**Structured page parsing data:**

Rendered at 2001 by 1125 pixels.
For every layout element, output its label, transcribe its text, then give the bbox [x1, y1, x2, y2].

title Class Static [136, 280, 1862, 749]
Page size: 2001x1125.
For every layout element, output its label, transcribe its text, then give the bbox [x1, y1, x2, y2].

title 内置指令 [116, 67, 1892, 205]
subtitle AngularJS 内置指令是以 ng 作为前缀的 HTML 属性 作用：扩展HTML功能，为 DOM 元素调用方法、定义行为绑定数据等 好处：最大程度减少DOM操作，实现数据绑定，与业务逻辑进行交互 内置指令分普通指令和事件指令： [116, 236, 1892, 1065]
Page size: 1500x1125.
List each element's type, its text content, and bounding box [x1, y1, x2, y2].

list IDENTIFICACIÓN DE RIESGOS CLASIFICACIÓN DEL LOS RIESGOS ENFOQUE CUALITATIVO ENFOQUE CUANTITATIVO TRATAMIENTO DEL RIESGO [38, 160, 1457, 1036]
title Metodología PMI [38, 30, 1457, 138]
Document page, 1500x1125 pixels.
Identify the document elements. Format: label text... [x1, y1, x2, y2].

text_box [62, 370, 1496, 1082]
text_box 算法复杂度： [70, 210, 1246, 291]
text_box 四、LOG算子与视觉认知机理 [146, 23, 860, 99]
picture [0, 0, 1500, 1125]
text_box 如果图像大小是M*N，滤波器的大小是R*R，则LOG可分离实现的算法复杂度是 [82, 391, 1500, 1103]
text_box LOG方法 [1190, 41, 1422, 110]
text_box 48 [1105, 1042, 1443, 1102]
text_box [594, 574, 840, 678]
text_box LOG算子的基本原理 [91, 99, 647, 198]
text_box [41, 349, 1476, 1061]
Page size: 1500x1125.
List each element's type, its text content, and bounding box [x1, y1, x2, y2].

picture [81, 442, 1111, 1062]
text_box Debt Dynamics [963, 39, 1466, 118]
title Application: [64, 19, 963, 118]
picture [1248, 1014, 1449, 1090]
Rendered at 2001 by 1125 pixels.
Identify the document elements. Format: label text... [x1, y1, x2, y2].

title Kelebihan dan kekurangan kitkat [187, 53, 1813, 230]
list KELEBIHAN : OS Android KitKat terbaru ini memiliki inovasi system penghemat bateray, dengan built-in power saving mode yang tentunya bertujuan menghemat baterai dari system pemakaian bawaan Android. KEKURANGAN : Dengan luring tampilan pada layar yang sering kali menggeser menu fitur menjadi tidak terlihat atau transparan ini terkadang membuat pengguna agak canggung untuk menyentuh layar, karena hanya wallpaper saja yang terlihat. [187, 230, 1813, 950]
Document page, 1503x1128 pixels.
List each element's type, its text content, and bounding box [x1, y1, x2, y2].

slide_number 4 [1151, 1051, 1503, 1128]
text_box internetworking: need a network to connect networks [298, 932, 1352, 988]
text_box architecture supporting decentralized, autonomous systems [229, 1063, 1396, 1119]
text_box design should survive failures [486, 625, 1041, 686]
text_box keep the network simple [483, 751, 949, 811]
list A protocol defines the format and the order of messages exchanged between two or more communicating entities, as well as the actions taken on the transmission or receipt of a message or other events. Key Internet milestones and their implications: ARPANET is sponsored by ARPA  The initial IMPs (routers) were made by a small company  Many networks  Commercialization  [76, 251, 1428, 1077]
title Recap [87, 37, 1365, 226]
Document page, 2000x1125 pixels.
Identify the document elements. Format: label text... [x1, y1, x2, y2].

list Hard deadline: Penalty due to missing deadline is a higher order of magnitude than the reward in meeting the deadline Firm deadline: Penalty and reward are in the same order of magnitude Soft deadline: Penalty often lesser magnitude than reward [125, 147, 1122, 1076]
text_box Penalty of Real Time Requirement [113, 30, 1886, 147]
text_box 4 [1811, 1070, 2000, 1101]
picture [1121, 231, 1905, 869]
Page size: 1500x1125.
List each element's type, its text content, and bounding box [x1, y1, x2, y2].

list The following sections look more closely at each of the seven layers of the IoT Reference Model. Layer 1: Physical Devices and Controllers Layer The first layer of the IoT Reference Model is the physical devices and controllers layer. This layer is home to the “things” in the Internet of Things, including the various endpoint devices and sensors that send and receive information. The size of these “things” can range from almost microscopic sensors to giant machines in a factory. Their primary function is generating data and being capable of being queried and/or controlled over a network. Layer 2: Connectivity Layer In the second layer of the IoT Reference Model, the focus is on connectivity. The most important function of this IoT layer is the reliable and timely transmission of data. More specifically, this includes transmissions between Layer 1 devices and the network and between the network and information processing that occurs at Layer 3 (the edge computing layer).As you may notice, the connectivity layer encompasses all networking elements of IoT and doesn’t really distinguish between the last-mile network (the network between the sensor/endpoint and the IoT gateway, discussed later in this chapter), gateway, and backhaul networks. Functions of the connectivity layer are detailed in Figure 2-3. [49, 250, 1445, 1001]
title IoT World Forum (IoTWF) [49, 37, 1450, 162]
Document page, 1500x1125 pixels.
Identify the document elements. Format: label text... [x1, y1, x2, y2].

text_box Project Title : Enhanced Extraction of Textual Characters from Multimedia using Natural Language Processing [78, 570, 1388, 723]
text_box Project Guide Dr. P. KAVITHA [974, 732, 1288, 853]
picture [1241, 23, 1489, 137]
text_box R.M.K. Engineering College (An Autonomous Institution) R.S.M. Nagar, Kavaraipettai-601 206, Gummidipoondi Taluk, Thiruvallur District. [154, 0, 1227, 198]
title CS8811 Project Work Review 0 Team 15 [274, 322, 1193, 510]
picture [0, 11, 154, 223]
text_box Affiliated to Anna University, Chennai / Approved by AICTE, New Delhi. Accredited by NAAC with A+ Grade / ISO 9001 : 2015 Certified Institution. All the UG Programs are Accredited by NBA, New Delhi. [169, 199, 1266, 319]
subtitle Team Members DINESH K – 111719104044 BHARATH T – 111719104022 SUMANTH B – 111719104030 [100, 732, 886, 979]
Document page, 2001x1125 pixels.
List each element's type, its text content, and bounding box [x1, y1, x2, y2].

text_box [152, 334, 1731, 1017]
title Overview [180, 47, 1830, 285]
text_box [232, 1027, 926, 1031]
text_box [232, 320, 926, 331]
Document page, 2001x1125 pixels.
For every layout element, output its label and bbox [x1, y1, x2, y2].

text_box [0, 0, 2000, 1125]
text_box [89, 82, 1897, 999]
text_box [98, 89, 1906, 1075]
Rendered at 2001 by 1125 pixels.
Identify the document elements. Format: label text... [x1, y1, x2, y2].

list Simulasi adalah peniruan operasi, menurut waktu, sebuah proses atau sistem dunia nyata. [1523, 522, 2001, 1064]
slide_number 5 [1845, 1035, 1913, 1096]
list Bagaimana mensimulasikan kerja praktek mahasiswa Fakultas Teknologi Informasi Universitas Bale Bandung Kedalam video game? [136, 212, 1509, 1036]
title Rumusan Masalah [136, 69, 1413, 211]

**Problem description:** Output an identical copy of every record above.

**Result below:**
Rendered at 2001 by 1125 pixels.
For every layout element, output its label, transcribe its text, then give the bbox [x1, y1, x2, y2].

title Class Static [136, 280, 1862, 749]
Page size: 2001x1125.
For every layout element, output its label, transcribe its text, then give the bbox [x1, y1, x2, y2].

title 内置指令 [116, 67, 1892, 205]
subtitle AngularJS 内置指令是以 ng 作为前缀的 HTML 属性 作用：扩展HTML功能，为 DOM 元素调用方法、定义行为绑定数据等 好处：最大程度减少DOM操作，实现数据绑定，与业务逻辑进行交互 内置指令分普通指令和事件指令： [116, 236, 1892, 1065]
Page size: 1500x1125.
List each element's type, its text content, and bounding box [x1, y1, x2, y2].

list IDENTIFICACIÓN DE RIESGOS CLASIFICACIÓN DEL LOS RIESGOS ENFOQUE CUALITATIVO ENFOQUE CUANTITATIVO TRATAMIENTO DEL RIESGO [38, 160, 1457, 1036]
title Metodología PMI [38, 30, 1457, 138]
Document page, 1500x1125 pixels.
Identify the document elements. Format: label text... [x1, y1, x2, y2].

text_box [62, 370, 1496, 1082]
text_box 算法复杂度： [70, 210, 1246, 291]
text_box 四、LOG算子与视觉认知机理 [146, 23, 860, 99]
picture [0, 0, 1500, 1125]
text_box 如果图像大小是M*N，滤波器的大小是R*R，则LOG可分离实现的算法复杂度是 [82, 391, 1500, 1103]
text_box LOG方法 [1190, 41, 1422, 110]
text_box 48 [1105, 1042, 1443, 1102]
text_box [594, 574, 840, 678]
text_box LOG算子的基本原理 [91, 99, 647, 198]
text_box [41, 349, 1476, 1061]
Page size: 1500x1125.
List each element's type, its text content, and bounding box [x1, y1, x2, y2].

picture [81, 442, 1111, 1062]
text_box Debt Dynamics [963, 39, 1466, 118]
title Application: [64, 19, 963, 118]
picture [1248, 1014, 1449, 1090]
Rendered at 2001 by 1125 pixels.
Identify the document elements. Format: label text... [x1, y1, x2, y2].

title Kelebihan dan kekurangan kitkat [187, 53, 1813, 230]
list KELEBIHAN : OS Android KitKat terbaru ini memiliki inovasi system penghemat bateray, dengan built-in power saving mode yang tentunya bertujuan menghemat baterai dari system pemakaian bawaan Android. KEKURANGAN : Dengan luring tampilan pada layar yang sering kali menggeser menu fitur menjadi tidak terlihat atau transparan ini terkadang membuat pengguna agak canggung untuk menyentuh layar, karena hanya wallpaper saja yang terlihat. [187, 230, 1813, 950]
Document page, 1503x1128 pixels.
List each element's type, its text content, and bounding box [x1, y1, x2, y2].

slide_number 4 [1151, 1051, 1503, 1128]
text_box internetworking: need a network to connect networks [298, 932, 1352, 988]
text_box architecture supporting decentralized, autonomous systems [229, 1063, 1396, 1119]
text_box design should survive failures [486, 625, 1041, 686]
text_box keep the network simple [483, 751, 949, 811]
list A protocol defines the format and the order of messages exchanged between two or more communicating entities, as well as the actions taken on the transmission or receipt of a message or other events. Key Internet milestones and their implications: ARPANET is sponsored by ARPA  The initial IMPs (routers) were made by a small company  Many networks  Commercialization  [76, 251, 1428, 1077]
title Recap [87, 37, 1365, 226]
Document page, 2000x1125 pixels.
Identify the document elements. Format: label text... [x1, y1, x2, y2].

list Hard deadline: Penalty due to missing deadline is a higher order of magnitude than the reward in meeting the deadline Firm deadline: Penalty and reward are in the same order of magnitude Soft deadline: Penalty often lesser magnitude than reward [125, 147, 1122, 1076]
text_box Penalty of Real Time Requirement [113, 30, 1886, 147]
text_box 4 [1811, 1070, 2000, 1101]
picture [1121, 231, 1905, 869]
Page size: 1500x1125.
List each element's type, its text content, and bounding box [x1, y1, x2, y2].

list The following sections look more closely at each of the seven layers of the IoT Reference Model. Layer 1: Physical Devices and Controllers Layer The first layer of the IoT Reference Model is the physical devices and controllers layer. This layer is home to the “things” in the Internet of Things, including the various endpoint devices and sensors that send and receive information. The size of these “things” can range from almost microscopic sensors to giant machines in a factory. Their primary function is generating data and being capable of being queried and/or controlled over a network. Layer 2: Connectivity Layer In the second layer of the IoT Reference Model, the focus is on connectivity. The most important function of this IoT layer is the reliable and timely transmission of data. More specifically, this includes transmissions between Layer 1 devices and the network and between the network and information processing that occurs at Layer 3 (the edge computing layer).As you may notice, the connectivity layer encompasses all networking elements of IoT and doesn’t really distinguish between the last-mile network (the network between the sensor/endpoint and the IoT gateway, discussed later in this chapter), gateway, and backhaul networks. Functions of the connectivity layer are detailed in Figure 2-3. [49, 250, 1445, 1001]
title IoT World Forum (IoTWF) [49, 37, 1450, 162]
Document page, 1500x1125 pixels.
Identify the document elements. Format: label text... [x1, y1, x2, y2].

text_box Project Title : Enhanced Extraction of Textual Characters from Multimedia using Natural Language Processing [78, 570, 1388, 723]
text_box Project Guide Dr. P. KAVITHA [974, 732, 1288, 853]
picture [1241, 23, 1489, 137]
text_box R.M.K. Engineering College (An Autonomous Institution) R.S.M. Nagar, Kavaraipettai-601 206, Gummidipoondi Taluk, Thiruvallur District. [154, 0, 1227, 198]
title CS8811 Project Work Review 0 Team 15 [274, 322, 1193, 510]
picture [0, 11, 154, 223]
text_box Affiliated to Anna University, Chennai / Approved by AICTE, New Delhi. Accredited by NAAC with A+ Grade / ISO 9001 : 2015 Certified Institution. All the UG Programs are Accredited by NBA, New Delhi. [169, 199, 1266, 319]
subtitle Team Members DINESH K – 111719104044 BHARATH T – 111719104022 SUMANTH B – 111719104030 [100, 732, 886, 979]
Document page, 2001x1125 pixels.
List each element's type, its text content, and bounding box [x1, y1, x2, y2].

text_box [152, 334, 1731, 1017]
title Overview [180, 47, 1830, 285]
text_box [232, 1027, 926, 1031]
text_box [232, 320, 926, 331]
Document page, 2001x1125 pixels.
For every layout element, output its label and bbox [x1, y1, x2, y2].

text_box [0, 0, 2000, 1125]
text_box [89, 82, 1897, 999]
text_box [98, 89, 1906, 1075]
Rendered at 2001 by 1125 pixels.
Identify the document elements. Format: label text... [x1, y1, x2, y2].

list Simulasi adalah peniruan operasi, menurut waktu, sebuah proses atau sistem dunia nyata. [1523, 522, 2001, 1064]
slide_number 5 [1845, 1035, 1913, 1096]
list Bagaimana mensimulasikan kerja praktek mahasiswa Fakultas Teknologi Informasi Universitas Bale Bandung Kedalam video game? [136, 212, 1509, 1036]
title Rumusan Masalah [136, 69, 1413, 211]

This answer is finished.